Author: Paul Willis

  • Walking on Water, Pyramid Lake

    Walking on Water, Pyramid Lake

    These particular bugs can do it,
    dimpling the surface with their feet,
    and no one has built a church in their name.

    Other bugs swim underwater with abandon,
    with no blue ribbons to show for it.
    That leaves the rest of us to perform
    our daily miracles without applause.

    This rock, for example, sheared flat
    by who knows what torturous force,
    left to host its lime-green share

    of crustose lichen, that concoction
    of algae and fungi which long ago,
    not even listening to Rodney King,
    decided we can get along if we just try.

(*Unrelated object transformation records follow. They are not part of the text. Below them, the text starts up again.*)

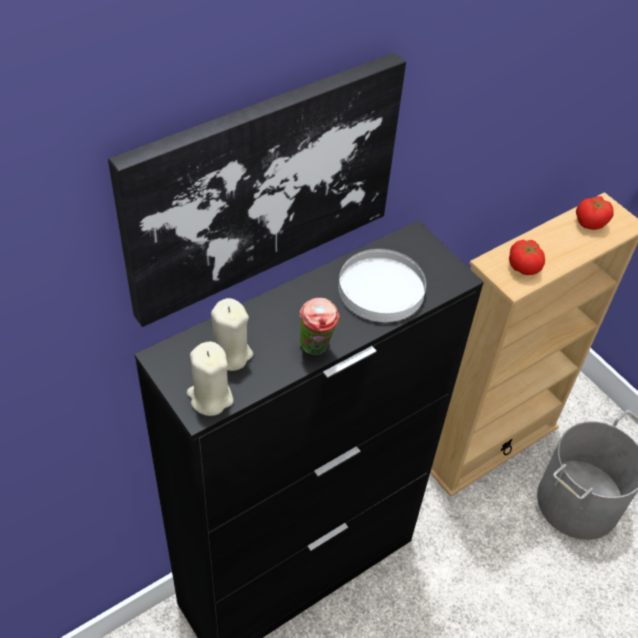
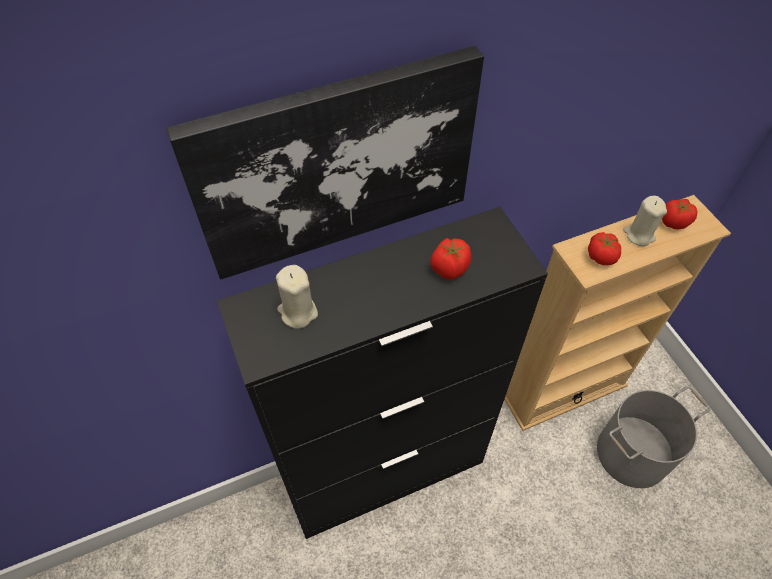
camera: 15 degrees right, 5 degrees up
beige candle [187,341,233,416] -> beige candle moved to [623,196,667,246]
cup [299,298,340,355] -> none
white plate [338,249,426,322] -> tomato [430,238,471,280]

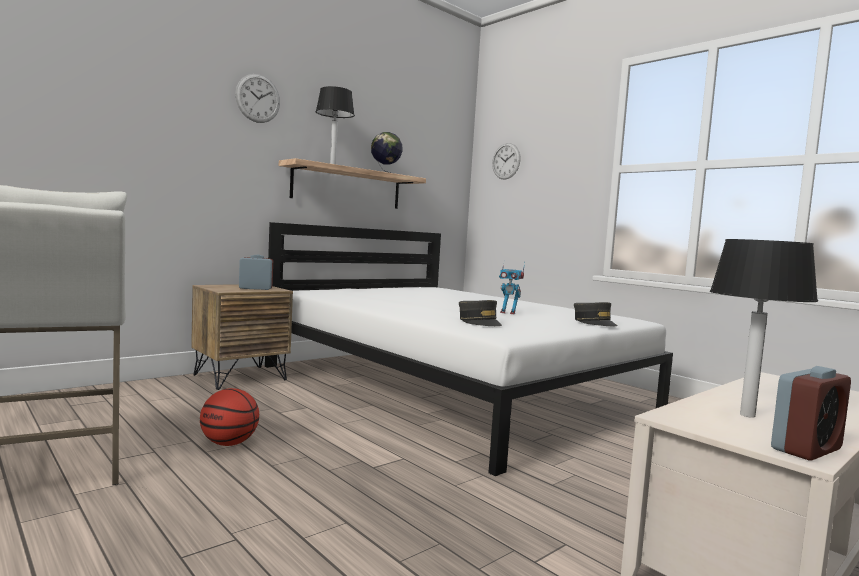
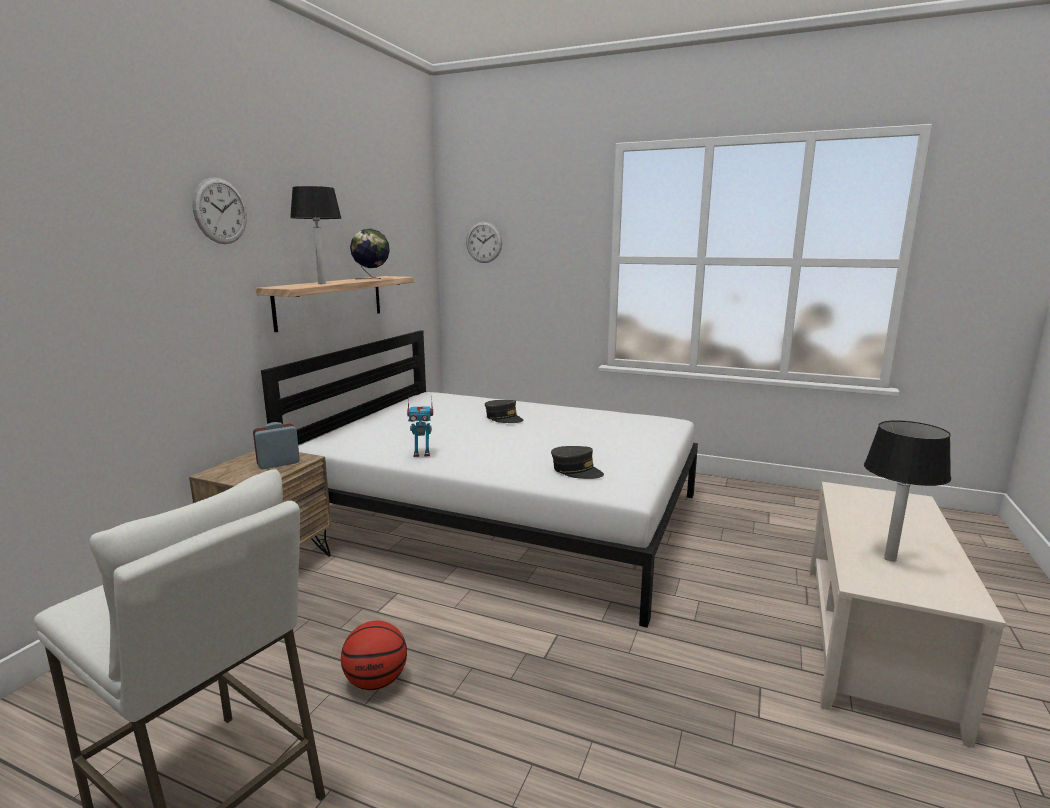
camera: 25 degrees left, 10 degrees up
toy robot [499,262,525,314] -> toy robot moved to [407,396,433,457]
grey cap [574,302,617,326] -> grey cap moved to [485,400,524,423]
alarm clock [771,366,851,461] -> none

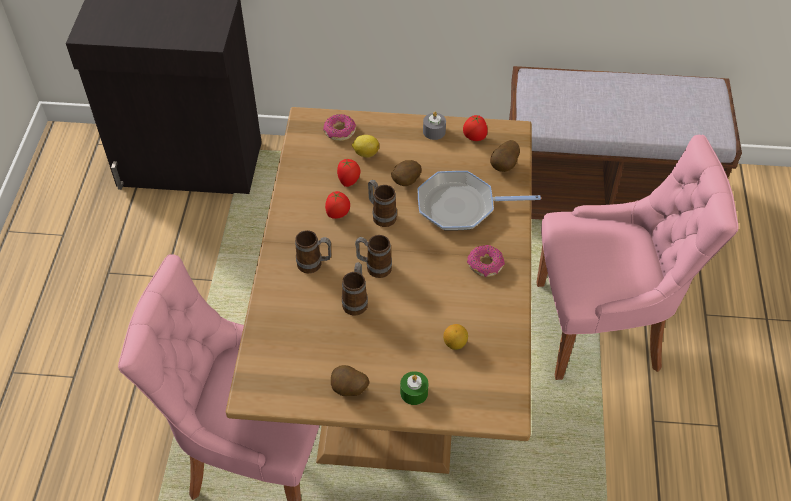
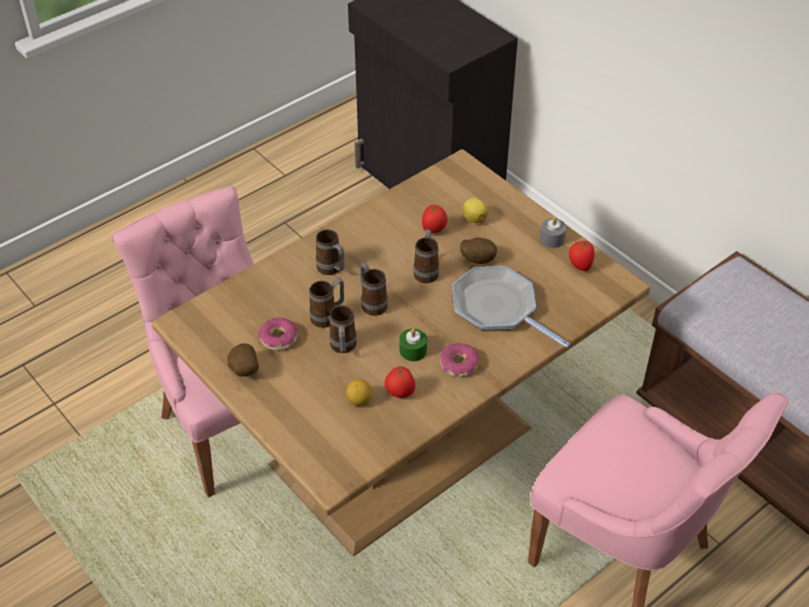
camera: 45 degrees right, 5 degrees down
donut [323,114,356,141] -> donut moved to [258,318,298,350]
tomato [325,191,350,219] -> tomato moved to [385,367,415,398]
green candle [400,371,428,405] -> green candle moved to [399,328,427,361]
potato [490,140,520,172] -> none
none -> mug [329,305,357,353]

    Ross Lake National Recreation Area

  • Cease-Fire

    In Sarajevo, the air seemed immensely blue,
    even at night.  Shells no longer channeled
    the sky, and children played at hide-and-seek


    from dawn to dark among the crosses.  Snow
    began to melt in the market.  There were flowers
    for sale, staining the tables and pavement


    crimson, blood of earth returned to blossom,
    martyrs crying out anew in the language
    of fragrance, “Peace, peace.”

  • ROTC 1974

    The day that I wore red white & blue
    boxer shorts to morning drill,
    Major Winslow rushed into my face
    with a clipboard.  “Your name, cadet!”


    It was winter, and my legs shone pale
    in regulation black shoes and black socks. 
    “Hanger,” I told him.  “Cliff Hanger.”
    He wrote it down as if his pen
    were assassinating each false letter,
    and then he dismissed me,
    me and my troop of followers
    in pink shirts and bow ties.


    That night, a Texas boy from across the hall
    came through my door and slid
    his arm around my shoulders.
    “You know,” he said, “men have died
    in that uniform.”  “You know,” I said,
    “more men have died in their boxer shorts.”